Milo is a man’s cat. When my husband was around he used to crawl up on his shoulders and ride around while he did yard work outside. I think he really liked the view. And Milo loves my brother. When my brother comes over, Milo throws himself to the ground at his feet and rolls around on his back in glee. When I come home, he looks at me and then runs the other way.
Milo is definitely the alpha cat in the neighborhood. Before him, there was this huge black cat across the street that was kind of the king of the neighborhood. He was kind of a mean cat, too, sleek with short black hair and all muscly. He’d keep the other cats in line and you got the sense he’d been ruling that turf for eight years or more. Here comes little Q-Tip fluff ball and just beats the crap out of him and any cat that comes within blocks. All of a sudden there are roaring, yowling, tear-up cat fights at night all the time. “Great,” I thought. “This is great. So much for my little Buddha-energy kitty.”

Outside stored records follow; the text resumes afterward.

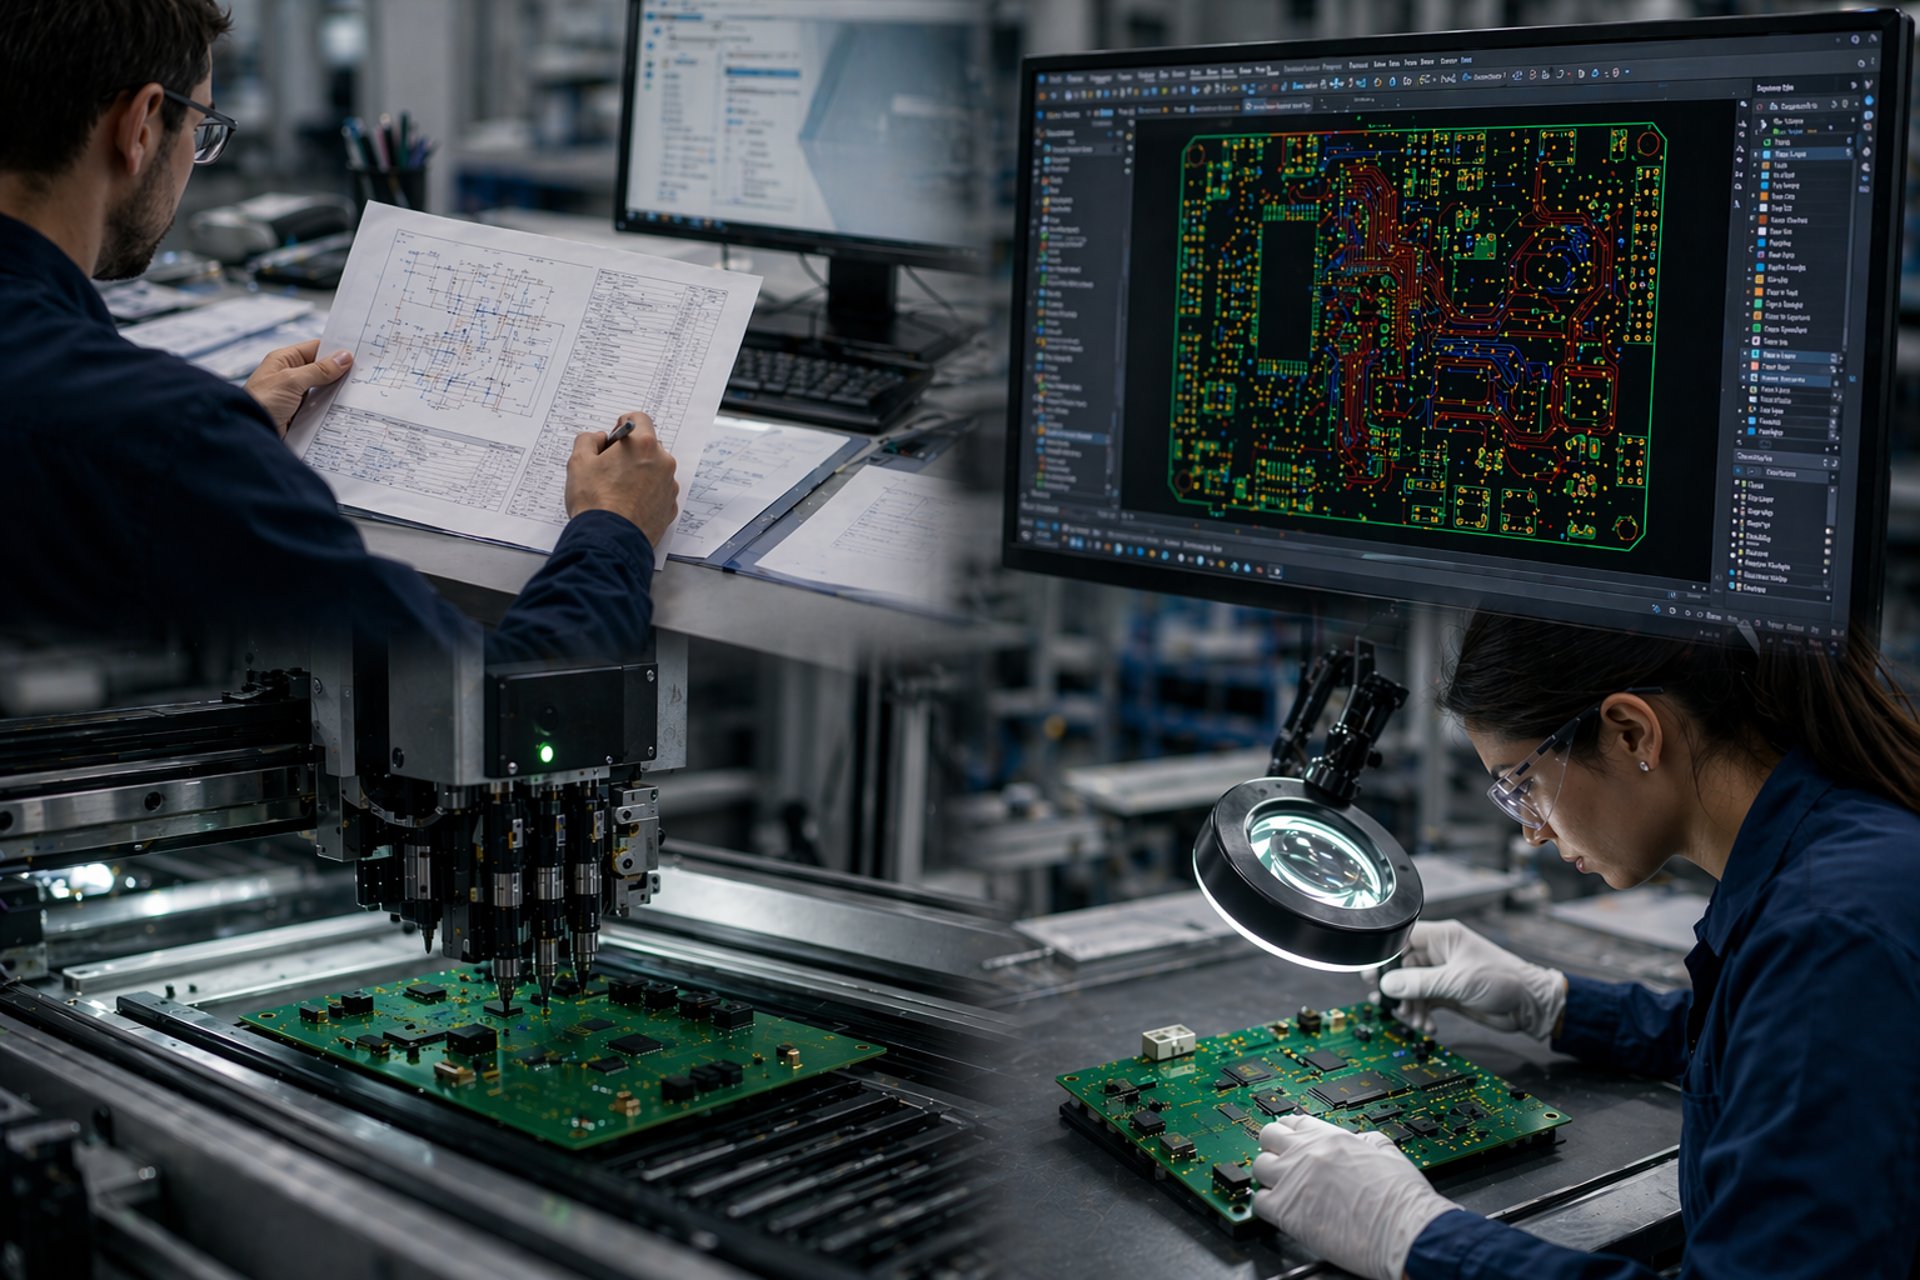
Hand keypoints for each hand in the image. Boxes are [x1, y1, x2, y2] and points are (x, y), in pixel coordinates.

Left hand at [244, 340, 352, 437]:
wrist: (250, 433)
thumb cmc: (262, 402)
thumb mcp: (291, 381)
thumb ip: (319, 370)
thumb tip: (344, 357)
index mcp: (284, 361)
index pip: (315, 349)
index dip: (335, 350)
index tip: (359, 355)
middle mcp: (290, 376)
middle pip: (322, 370)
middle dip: (340, 373)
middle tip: (365, 375)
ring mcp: (295, 396)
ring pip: (323, 390)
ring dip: (337, 393)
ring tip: (360, 393)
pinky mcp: (300, 414)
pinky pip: (320, 408)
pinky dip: (332, 409)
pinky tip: (347, 410)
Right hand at [565, 413, 678, 547]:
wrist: (609, 539)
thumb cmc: (595, 501)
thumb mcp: (578, 462)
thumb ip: (587, 440)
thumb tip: (598, 439)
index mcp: (643, 445)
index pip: (639, 419)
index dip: (623, 426)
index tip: (613, 438)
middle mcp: (663, 463)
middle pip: (648, 446)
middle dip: (631, 452)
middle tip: (610, 467)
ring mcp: (669, 486)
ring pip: (654, 470)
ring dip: (639, 473)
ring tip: (617, 490)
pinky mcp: (670, 507)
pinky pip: (658, 492)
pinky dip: (645, 494)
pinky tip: (627, 504)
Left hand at [1252, 1114, 1456, 1279]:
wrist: (1405, 1230)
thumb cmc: (1403, 1199)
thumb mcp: (1388, 1152)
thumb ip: (1366, 1141)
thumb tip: (1359, 1141)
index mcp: (1332, 1138)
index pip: (1294, 1122)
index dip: (1291, 1132)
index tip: (1290, 1141)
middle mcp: (1308, 1153)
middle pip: (1268, 1136)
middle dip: (1273, 1148)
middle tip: (1282, 1162)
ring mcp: (1294, 1180)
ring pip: (1258, 1167)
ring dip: (1268, 1177)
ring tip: (1282, 1189)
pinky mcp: (1287, 1211)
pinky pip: (1259, 1202)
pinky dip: (1266, 1206)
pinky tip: (1281, 1211)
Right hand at [1372, 919, 1566, 1038]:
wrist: (1530, 1006)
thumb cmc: (1505, 980)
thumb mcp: (1458, 980)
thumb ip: (1421, 983)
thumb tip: (1389, 984)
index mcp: (1442, 937)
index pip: (1402, 938)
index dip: (1385, 955)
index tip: (1375, 974)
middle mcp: (1439, 953)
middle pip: (1402, 967)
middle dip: (1397, 988)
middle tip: (1391, 1003)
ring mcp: (1442, 974)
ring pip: (1410, 988)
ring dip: (1409, 1005)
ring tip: (1414, 1019)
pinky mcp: (1446, 993)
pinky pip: (1423, 1002)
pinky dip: (1421, 1014)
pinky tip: (1427, 1024)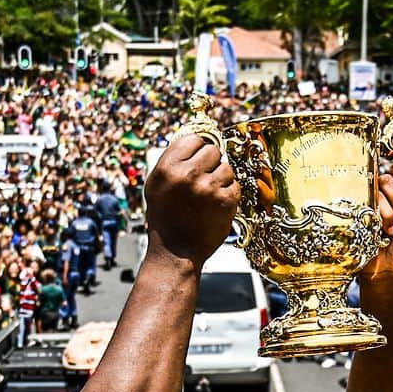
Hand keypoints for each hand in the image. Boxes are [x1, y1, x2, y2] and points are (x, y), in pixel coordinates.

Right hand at [144, 134, 238, 267]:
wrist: (175, 252)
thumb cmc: (165, 219)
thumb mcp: (156, 185)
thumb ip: (173, 160)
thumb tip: (194, 139)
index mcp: (168, 168)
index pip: (194, 139)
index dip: (198, 149)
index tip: (198, 160)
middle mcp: (188, 175)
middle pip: (213, 150)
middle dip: (211, 164)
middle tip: (204, 180)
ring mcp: (209, 188)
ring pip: (227, 168)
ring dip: (222, 180)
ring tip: (209, 196)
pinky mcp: (226, 201)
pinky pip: (236, 185)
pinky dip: (229, 194)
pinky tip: (216, 206)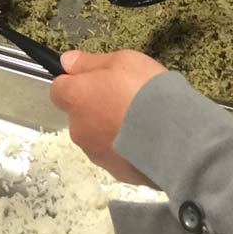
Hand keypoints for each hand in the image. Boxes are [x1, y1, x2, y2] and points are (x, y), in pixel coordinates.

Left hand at [50, 49, 165, 185]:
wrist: (173, 137)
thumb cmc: (144, 90)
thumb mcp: (121, 61)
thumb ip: (90, 62)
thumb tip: (65, 62)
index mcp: (76, 98)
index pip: (59, 89)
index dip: (74, 82)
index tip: (94, 79)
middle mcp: (78, 128)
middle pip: (79, 114)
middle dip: (95, 106)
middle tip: (123, 97)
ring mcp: (95, 154)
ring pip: (95, 135)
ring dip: (109, 127)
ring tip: (139, 120)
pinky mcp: (115, 172)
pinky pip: (114, 154)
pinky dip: (124, 146)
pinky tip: (145, 139)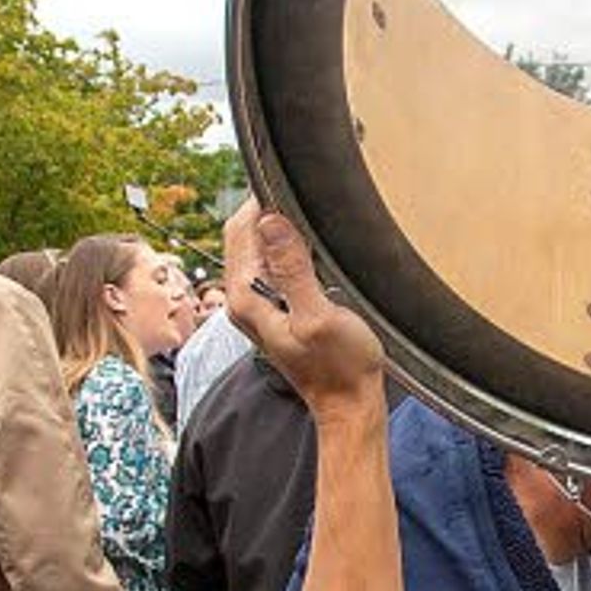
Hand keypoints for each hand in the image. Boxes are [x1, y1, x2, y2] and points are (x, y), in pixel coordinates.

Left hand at [223, 203, 385, 410]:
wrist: (349, 405)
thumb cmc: (341, 368)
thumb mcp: (319, 316)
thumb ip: (294, 269)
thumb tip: (271, 221)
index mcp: (247, 298)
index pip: (241, 229)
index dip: (265, 201)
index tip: (295, 185)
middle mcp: (244, 299)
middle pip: (244, 234)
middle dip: (270, 210)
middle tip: (308, 197)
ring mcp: (257, 304)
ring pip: (257, 246)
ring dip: (280, 228)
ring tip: (313, 216)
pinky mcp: (275, 308)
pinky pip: (271, 264)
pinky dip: (287, 247)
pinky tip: (312, 245)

When I moved to Philadelphia to work for Quirk, I obviously didn’t bring Milo. He is an outdoor cat. He is king of that Utah Sugarhouse neighborhood after all. And he’s a man’s cat. My cousin, Adam, who’s renting my house is taking care of him. And guess what? He really likes Adam. He comes running when he sees Adam’s car and does that roll around on his back on the ground looking cute thing. And Adam spoils him. He gives him kitty treats and buys him toys. He lets him be inside whenever he wants and outside whenever he wants. Milo’s still a jerk sometimes, though, even to Adam. The other day Adam patted him and he hauled off and bit him. “Milo’s a thug,” Adam says, and shrugs.
So my experience with adopted kitties? If you want a sweet, good tempered fluffy cat, go with a kitten from your neighborhood litter, one where you can trace his pedigree a bit, where he has family and a social standing to live up to. If you want a street-smart, alpha male who will rule the neighborhood, a smart aleck who will pee on your bed and bite you if you look at him wrong, try adopting one. Keep him healthy and feed him a lot and he won’t just take over the neighborhood—he might take over the world.